* **What this exercise asks**:
a - In the LPI exam 201 overview, how many LPI exams must a candidate pass to attain each level of certification?
b - Using the LPI exam 201 overview, explain in one to three sentences why a candidate should pay attention to each topic's weight.

BEGIN Supplied passage

Learn what these tutorials can teach you and how you can get the most from them.

About this series

The Linux Professional Institute (LPI) certifies Linux system administrators at junior and intermediate levels. To attain each level of certification, you must pass two LPI exams.

Each exam covers several topics, and each topic has a weight. The weights indicate the relative importance of each topic. Very roughly, expect more questions on the exam for topics with higher weight. The topics and their weights for LPI exam 201 are:

Topic 201
Linux kernel (weight 5).
Topic 202
System startup (weight 5).
Topic 203
Filesystem (weight 10).
Topic 204
Hardware (weight 8). The focus of this tutorial.
Topic 209
File and service sharing (weight 8).
Topic 211
System maintenance (weight 4).
Topic 213
System customization and automation (weight 3).
Topic 214
Troubleshooting (weight 6).

The Linux Professional Institute does not endorse any third-party exam preparation material or techniques in particular. For details, please contact info@lpi.org.


About this tutorial

Welcome to "Hardware," the fourth of eight tutorials designed to prepare you for LPI exam 201. In this tutorial, you learn how to add and configure hardware to a Linux system, including RAID arrays, PCMCIA cards, other storage devices, displays, video controllers, and other components.

The tutorial is organized according to the LPI objectives for this topic, as follows:

2.204.1 Configuring RAID (weight 2)

END Supplied passage
BEGIN Supplied data

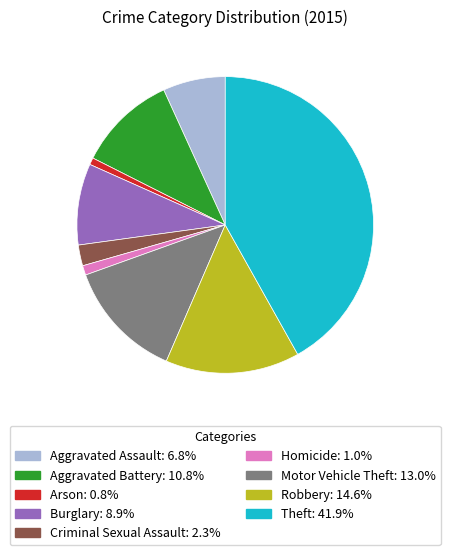

True or false: Criminal Sexual Assault accounts for 9% of the total.

False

END Supplied data

* **List of solutions**:
a - Two exams.

b - A topic's weight indicates its relative importance. Very roughly, topics with a higher weight can be expected to have more questions on the exam.